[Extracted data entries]
——
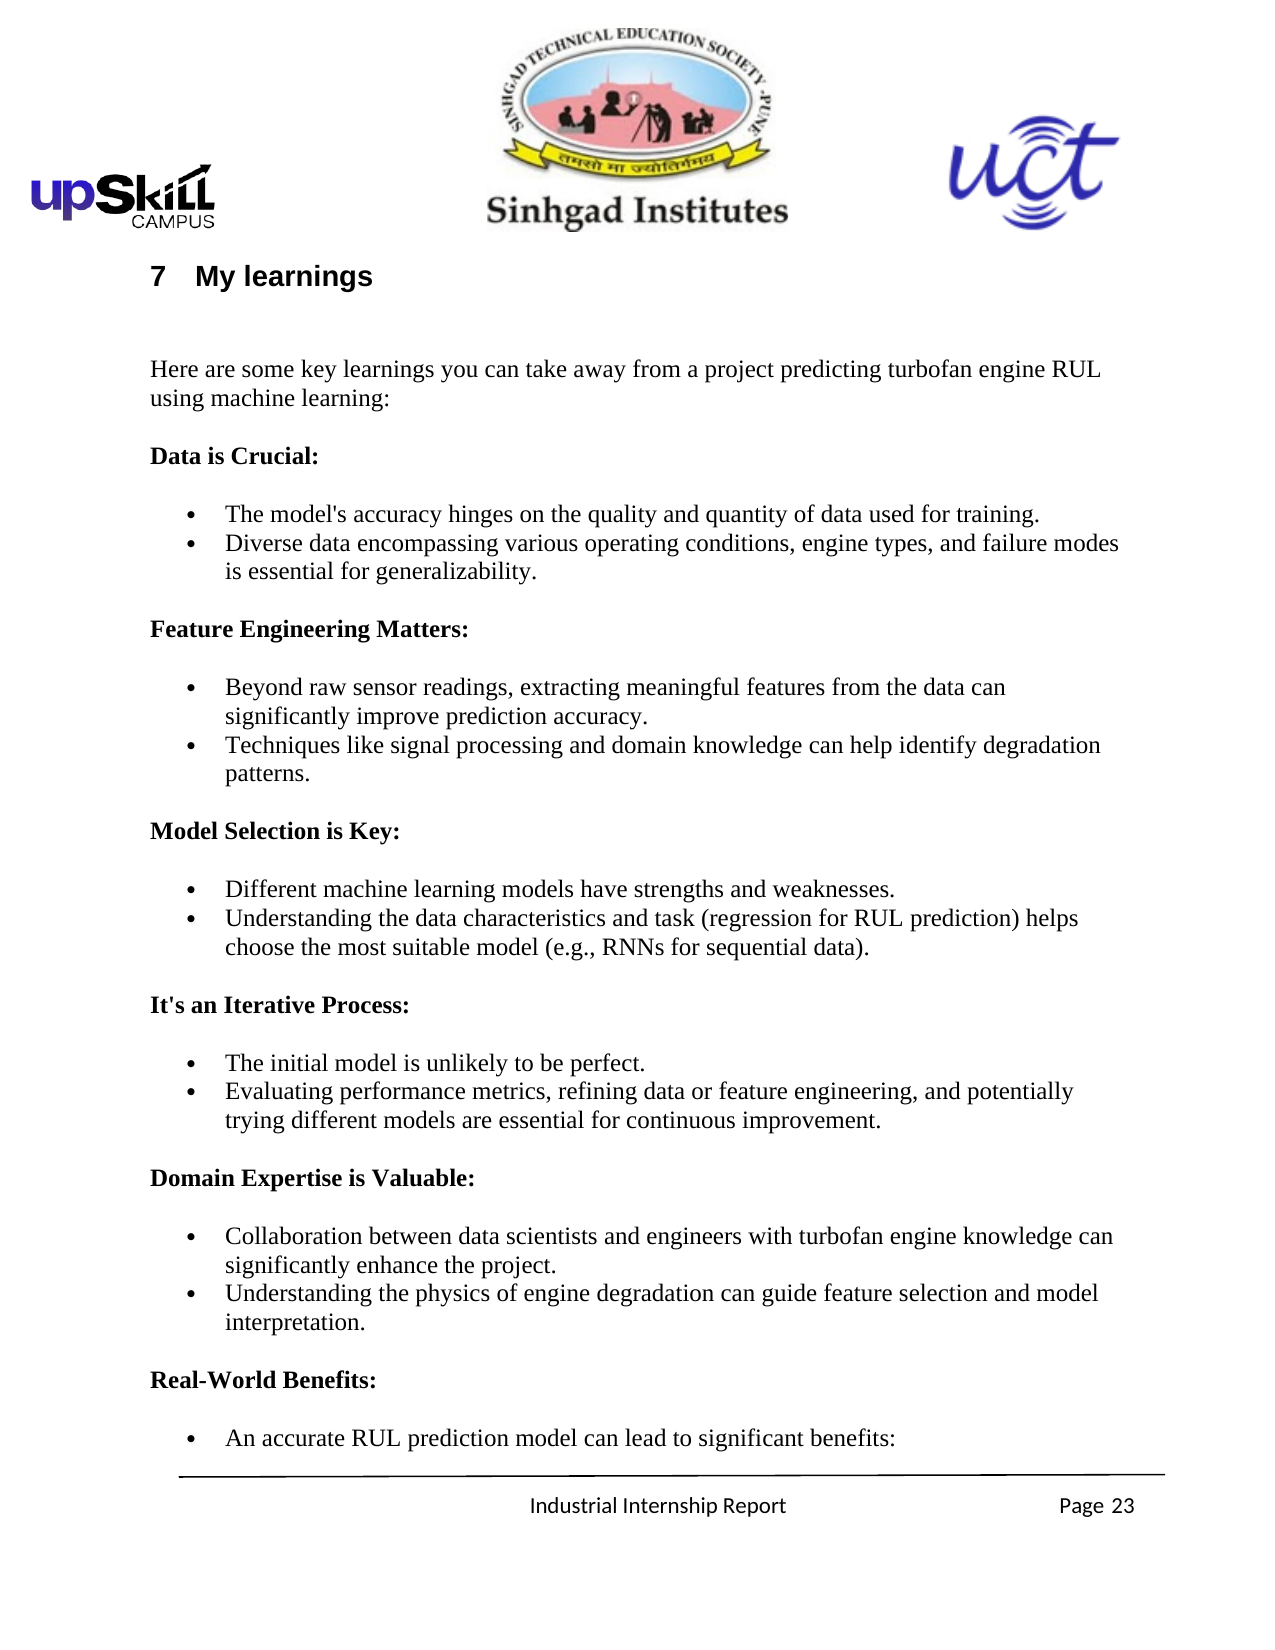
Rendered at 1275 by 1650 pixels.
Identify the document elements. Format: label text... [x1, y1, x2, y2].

text It's an Iterative Process: [150, 990, 1134, 1018]
text Domain Expertise is Valuable: [150, 1163, 1134, 1192]
text Data is Crucial: [150, 441, 1134, 470]
list Understanding the physics of engine degradation can guide feature selection and model interpretation. [187, 1278, 1134, 1336]
picture [0, 151, 246, 232]
picture [487, 28, 789, 232]
list Diverse data encompassing various operating conditions, engine types, and failure modes is essential for generalizability. [187, 528, 1134, 585]
list Understanding the data characteristics and task (regression for RUL prediction) helps choose the most suitable model (e.g., RNNs for sequential data). [187, 903, 1134, 961]
text Real-World Benefits: [150, 1365, 1134, 1394]
list An accurate RUL prediction model can lead to significant benefits: [187, 1423, 1134, 1452]
list Beyond raw sensor readings, extracting meaningful features from the data can significantly improve prediction accuracy. [187, 672, 1134, 730]
list The model's accuracy hinges on the quality and quantity of data used for training. [187, 499, 1134, 528]
list Techniques like signal processing and domain knowledge can help identify degradation patterns. [187, 730, 1134, 787]
list Different machine learning models have strengths and weaknesses. [187, 874, 1134, 903]
text Model Selection is Key: [150, 816, 1134, 845]
subtitle My learnings [150, 259, 1134, 293]
list The initial model is unlikely to be perfect. [187, 1048, 1134, 1076]
picture [946, 106, 1125, 232]
text Feature Engineering Matters: [150, 614, 1134, 643]
text Here are some key learnings you can take away from a project predicting turbofan engine RUL using machine learning: [150, 354, 1134, 412]
list Evaluating performance metrics, refining data or feature engineering, and potentially trying different models are essential for continuous improvement. [187, 1076, 1134, 1134]
list Collaboration between data scientists and engineers with turbofan engine knowledge can significantly enhance the project. [187, 1221, 1134, 1278]
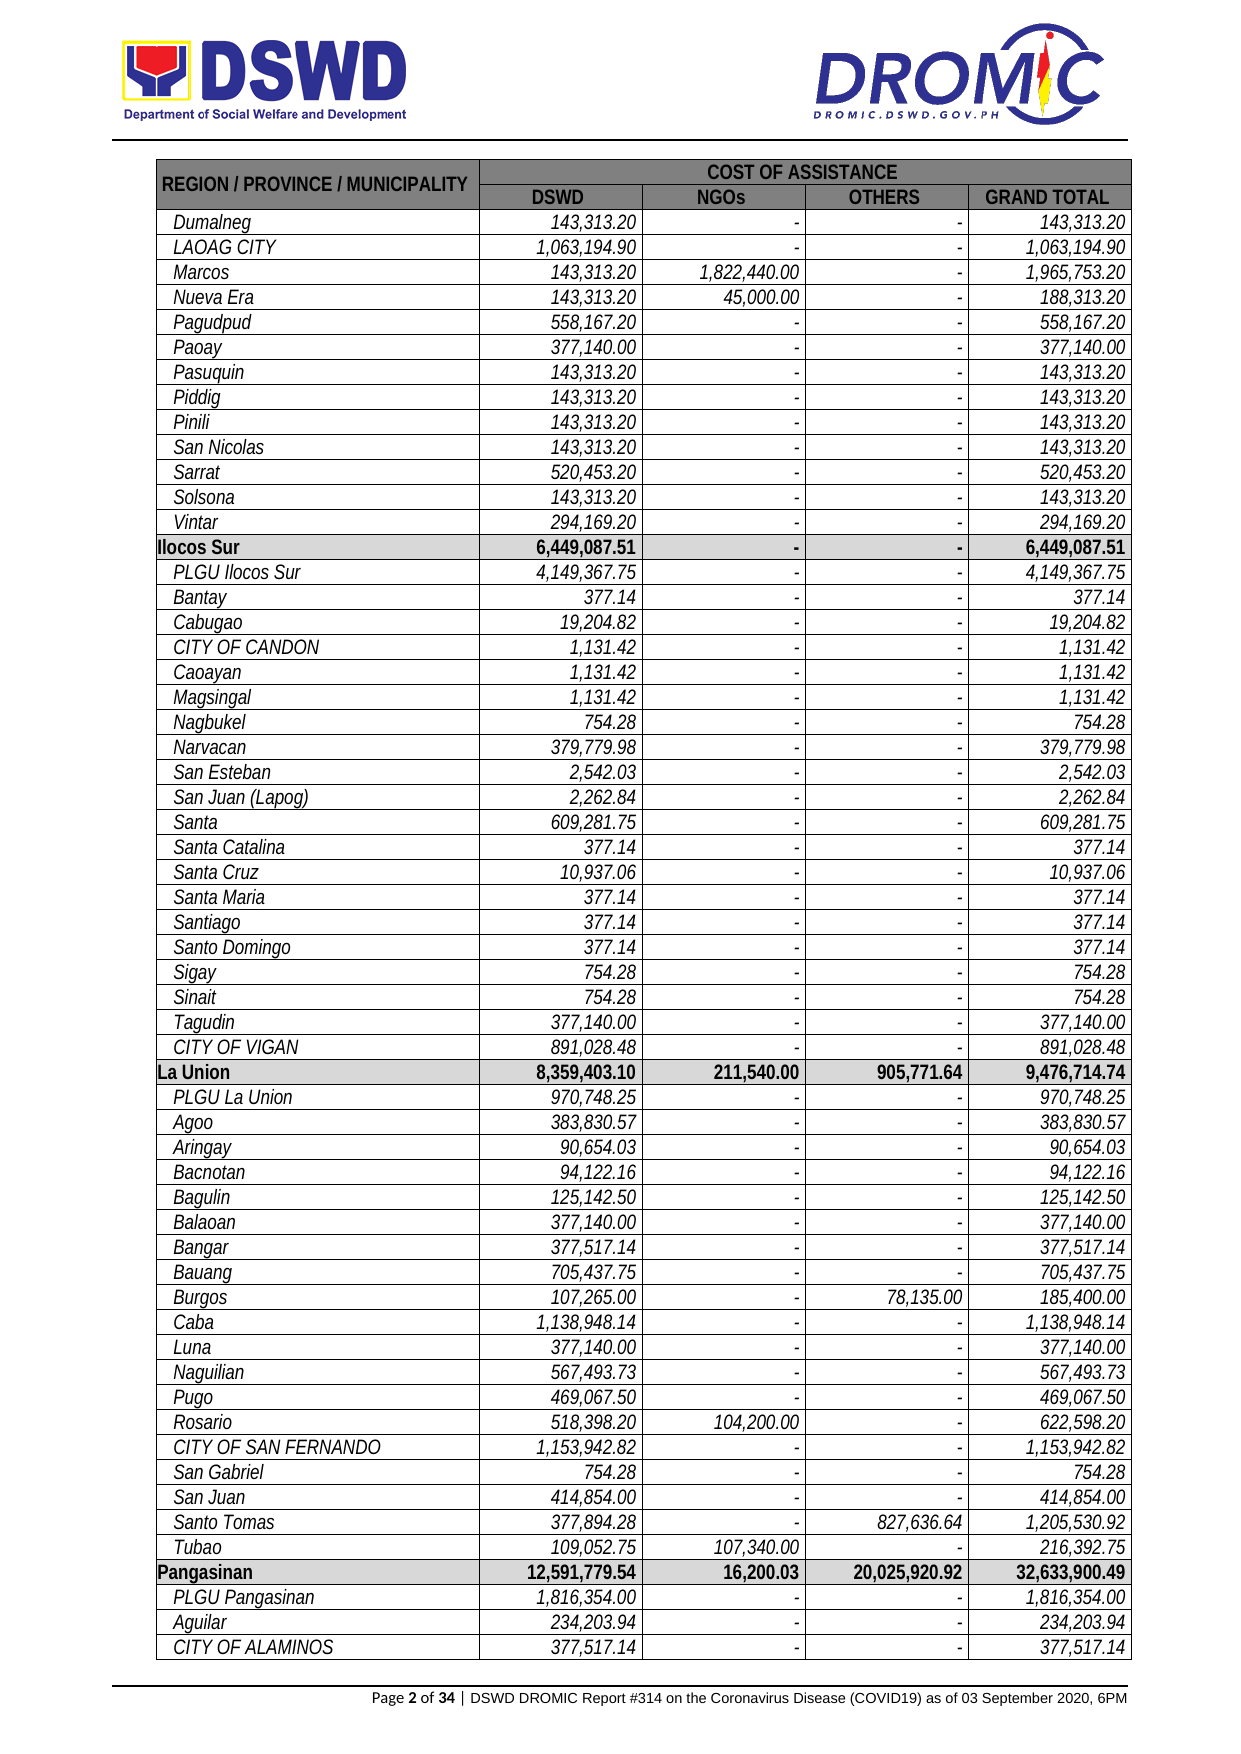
——
**EXERCISE PROMPT**
Check each line of the entries above, and show every one holding the word "turbofan".

**SOLUTION TO THE EXERCISE**
text Here are some key learnings you can take away from a project predicting turbofan engine RUL using machine learning: [150, 354, 1134, 412]
list Collaboration between data scientists and engineers with turbofan engine knowledge can significantly enhance the project. [187, 1221, 1134, 1278]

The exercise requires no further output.